- [REQUIREMENT]: Every line of the data should be written out exactly, with the pictures left out.

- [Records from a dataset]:
━━━
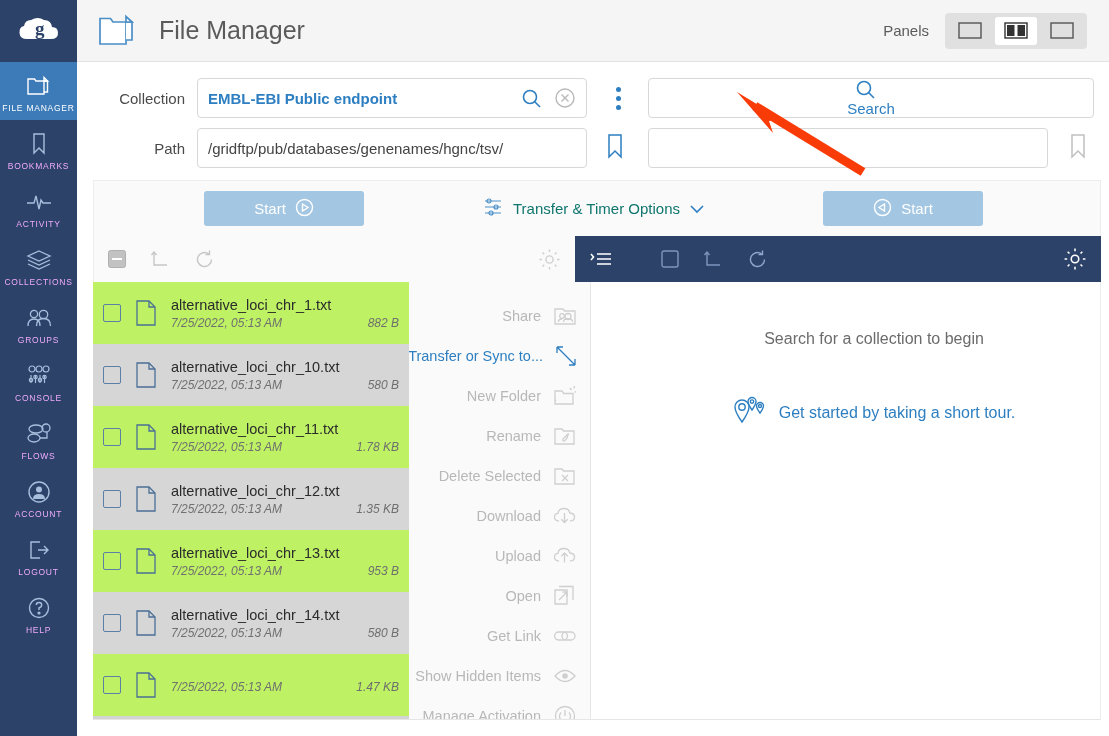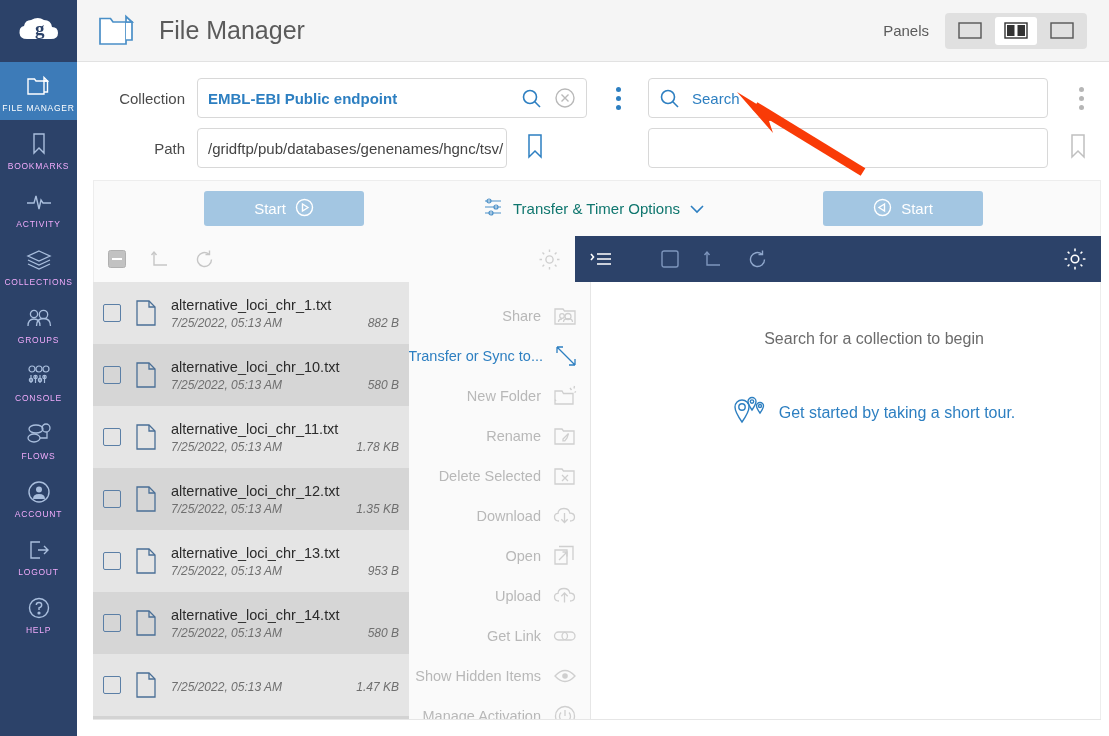--- a/index.html
+++ b/index.html
@@ -111,21 +111,21 @@
 
   
   #filelist {
     position: absolute; left: 93px; top: 282px; width: 316px; height: 437px;
     overflow: hidden; background: #d3d3d3;
   }
   .frow {
     height: 62px; display: flex; align-items: center; padding: 0 10px;
     cursor: pointer;
   }
-  .frow.a { background: #e5e5e5; }
+  .frow.a { background: #bef264; }
   .frow.b { background: #d6d6d6; }
   .fcb {
     width: 18px; height: 18px; border: 1.5px solid #5b7fa6; border-radius: 2px;
     background: transparent; margin-right: 14px; flex: none; cursor: pointer;
   }
   .fdoc { margin-right: 14px; flex: none; display: flex; }
   .fmeta { flex: 1; min-width: 0; }
   .fname {
     font-size: 14.5px; color: #2b2b2b; white-space: nowrap;
   }
@@ -348,32 +348,32 @@
     </div>
     <div class="kebab blue" style="margin-left:20px;">
       <i></i>
         <i></i>
         <i></i>
     </div>
   </div>
 
   <div class="field-row" style="left:16px; top:66px;">
     <div class="field-label">Path</div>
-    <div class="inp" style="width:310px;">
+    <div class="inp" style="width:390px;">
       <span class="val dark">/gridftp/pub/databases/genenames/hgnc/tsv/</span>
     </div>
     <div style="margin-left:18px;">
       <svg width="20" height="28" viewBox="0 0 20 28" fill="none" stroke="#2d7fc1" stroke-width="1.5">
         <path d="M4 3 L16 3 L16 25 L10 19 L4 25 Z"></path>
       </svg>
     </div>
   </div>
 
   <div class="field-row" style="left:571px; top:16px;">
-    <div class="inp" style="width:400px;">
+    <div class="inp" style="width:446px;flex-direction:column;">
       <span class="ico-btn" style="margin-right:12px;">
         <svg width="21" height="21" viewBox="0 0 21 21" fill="none" stroke="#2d7fc1" stroke-width="1.6">
           <circle cx="9" cy="9" r="6.5"></circle>
             <path d="M13.8 13.8 L19 19"></path>
         </svg>
       </span>
       <span class="ph">Search</span>
     </div>
     <div class="kebab grey" style="margin-left:22px;">
       <i></i>
@@ -660,35 +660,35 @@
     <div class="amrow">
       <span class="lbl">Download</span>
       <span class="amico">
         <svg width="24" height="24" viewBox="0 0 24 24" fill="none" stroke="#cfcfcf" stroke-width="1.3">
           <path d="M6 17 Q1.5 17 1.5 13 Q1.5 9.5 5 9.3 Q5.5 4.5 11 4.5 Q16 4.5 16.8 9 Q21.5 9.2 21.5 13 Q21.5 17 17 17"></path>
           <path d="M11.5 9 L11.5 18.5 M8.3 15.3 L11.5 18.5 L14.7 15.3"></path>
         </svg>
       </span>
     </div>
     <div class="amrow">
+      <span class="lbl">Upload</span>
+      <span class="amico">
+        <svg width="24" height="24" viewBox="0 0 24 24" fill="none" stroke="#cfcfcf" stroke-width="1.3">
+          <path d="M6 17 Q1.5 17 1.5 13 Q1.5 9.5 5 9.3 Q5.5 4.5 11 4.5 Q16 4.5 16.8 9 Q21.5 9.2 21.5 13 Q21.5 17 17 17"></path>
+          <path d="M11.5 18.5 L11.5 9 M8.3 12.2 L11.5 9 L14.7 12.2"></path>
+        </svg>
+      </span>
+    </div>
+    <div class="amrow">
       <span class="lbl">Open</span>
       <span class="amico">
         <svg width="24" height="24" viewBox="0 0 24 24" fill="none" stroke="#cfcfcf" stroke-width="1.3">
           <path d="M2 6 L14 6 L14 20 L2 20 Z"></path>
           <path d="M6 2.5 L20 2.5 L20 16"></path>
           <path d="M6 16 L14 8 M9.5 8 L14 8 L14 12.5"></path>
-        </svg>
-      </span>
-    </div>
-    <div class="amrow">
-      <span class="lbl">Upload</span>
-      <span class="amico">
-        <svg width="24" height="24" viewBox="0 0 24 24" fill="none" stroke="#cfcfcf" stroke-width="1.3">
-          <path d="M6 17 Q1.5 17 1.5 13 Q1.5 9.5 5 9.3 Q5.5 4.5 11 4.5 Q16 4.5 16.8 9 Q21.5 9.2 21.5 13 Q21.5 17 17 17"></path>
-          <path d="M11.5 18.5 L11.5 9 M8.3 12.2 L11.5 9 L14.7 12.2"></path>
         </svg>
       </span>
     </div>
     <div class="amrow">
       <span class="lbl">Get Link</span>
       <span class="amico">
         <svg width="24" height="24" viewBox="0 0 24 24" fill="none" stroke="#cfcfcf" stroke-width="1.3">
           <rect x="1.5" y="8" width="13" height="8" rx="4"></rect>
           <rect x="9" y="8" width="13" height="8" rx="4"></rect>
         </svg>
━━━
- [EXERCISE OUTPUT]:
--- a/index.html
+++ b/index.html
@@ -111,21 +111,21 @@
 
   
   #filelist {
     position: absolute; left: 93px; top: 282px; width: 316px; height: 437px;
     overflow: hidden; background: #d3d3d3;
   }
   .frow {
     height: 62px; display: flex; align-items: center; padding: 0 10px;
     cursor: pointer;
   }
-  .frow.a { background: #e5e5e5; }
+  .frow.a { background: #bef264; }
   .frow.b { background: #d6d6d6; }
   .fcb {
     width: 18px; height: 18px; border: 1.5px solid #5b7fa6; border-radius: 2px;
     background: transparent; margin-right: 14px; flex: none; cursor: pointer;
   }
   .fdoc { margin-right: 14px; flex: none; display: flex; }
   .fmeta { flex: 1; min-width: 0; }
   .fname {
     font-size: 14.5px; color: #2b2b2b; white-space: nowrap;
   }
@@ -348,32 +348,32 @@
     </div>
     <div class="kebab blue" style="margin-left:20px;">
       <i></i>
         <i></i>
         <i></i>
     </div>
   </div>
 
   <div class="field-row" style="left:16px; top:66px;">
     <div class="field-label">Path</div>
-    <div class="inp" style="width:310px;">
+    <div class="inp" style="width:390px;">
       <span class="val dark">/gridftp/pub/databases/genenames/hgnc/tsv/</span>
     </div>
     <div style="margin-left:18px;">
       <svg width="20" height="28" viewBox="0 0 20 28" fill="none" stroke="#2d7fc1" stroke-width="1.5">
         <path d="M4 3 L16 3 L16 25 L10 19 L4 25 Z"></path>
       </svg>
     </div>
   </div>
 
   <div class="field-row" style="left:571px; top:16px;">
-    <div class="inp" style="width:400px;">
+    <div class="inp" style="width:446px;flex-direction:column;">
       <span class="ico-btn" style="margin-right:12px;">
         <svg width="21" height="21" viewBox="0 0 21 21" fill="none" stroke="#2d7fc1" stroke-width="1.6">
           <circle cx="9" cy="9" r="6.5"></circle>
             <path d="M13.8 13.8 L19 19"></path>
         </svg>
       </span>
       <span class="ph">Search</span>
     </div>
     <div class="kebab grey" style="margin-left:22px;">
       <i></i>
@@ -660,35 +660,35 @@
     <div class="amrow">
       <span class="lbl">Download</span>
       <span class="amico">
         <svg width="24" height="24" viewBox="0 0 24 24" fill="none" stroke="#cfcfcf" stroke-width="1.3">
           <path d="M6 17 Q1.5 17 1.5 13 Q1.5 9.5 5 9.3 Q5.5 4.5 11 4.5 Q16 4.5 16.8 9 Q21.5 9.2 21.5 13 Q21.5 17 17 17"></path>
           <path d="M11.5 9 L11.5 18.5 M8.3 15.3 L11.5 18.5 L14.7 15.3"></path>
         </svg>
       </span>
     </div>
     <div class="amrow">
+      <span class="lbl">Upload</span>
+      <span class="amico">
+        <svg width="24" height="24" viewBox="0 0 24 24" fill="none" stroke="#cfcfcf" stroke-width="1.3">
+          <path d="M6 17 Q1.5 17 1.5 13 Q1.5 9.5 5 9.3 Q5.5 4.5 11 4.5 Q16 4.5 16.8 9 Q21.5 9.2 21.5 13 Q21.5 17 17 17"></path>
+          <path d="M11.5 18.5 L11.5 9 M8.3 12.2 L11.5 9 L14.7 12.2"></path>
+        </svg>
+      </span>
+    </div>
+    <div class="amrow">
       <span class="lbl">Open</span>
       <span class="amico">
         <svg width="24" height="24" viewBox="0 0 24 24" fill="none" stroke="#cfcfcf" stroke-width="1.3">
           <path d="M2 6 L14 6 L14 20 L2 20 Z"></path>
           <path d="M6 2.5 L20 2.5 L20 16"></path>
           <path d="M6 16 L14 8 M9.5 8 L14 8 L14 12.5"></path>
-        </svg>
-      </span>
-    </div>
-    <div class="amrow">
-      <span class="lbl">Upload</span>
-      <span class="amico">
-        <svg width="24" height="24" viewBox="0 0 24 24" fill="none" stroke="#cfcfcf" stroke-width="1.3">
-          <path d="M6 17 Q1.5 17 1.5 13 Q1.5 9.5 5 9.3 Q5.5 4.5 11 4.5 Q16 4.5 16.8 9 Q21.5 9.2 21.5 13 Q21.5 17 17 17"></path>
-          <path d="M11.5 18.5 L11.5 9 M8.3 12.2 L11.5 9 L14.7 12.2"></path>
         </svg>
       </span>
     </div>
     <div class="amrow">
       <span class="lbl">Get Link</span>
       <span class="amico">
         <svg width="24" height="24" viewBox="0 0 24 24" fill="none" stroke="#cfcfcf" stroke-width="1.3">
           <rect x="1.5" y="8" width="13" height="8" rx="4"></rect>
           <rect x="9" y="8" width="13" height="8" rx="4"></rect>
         </svg>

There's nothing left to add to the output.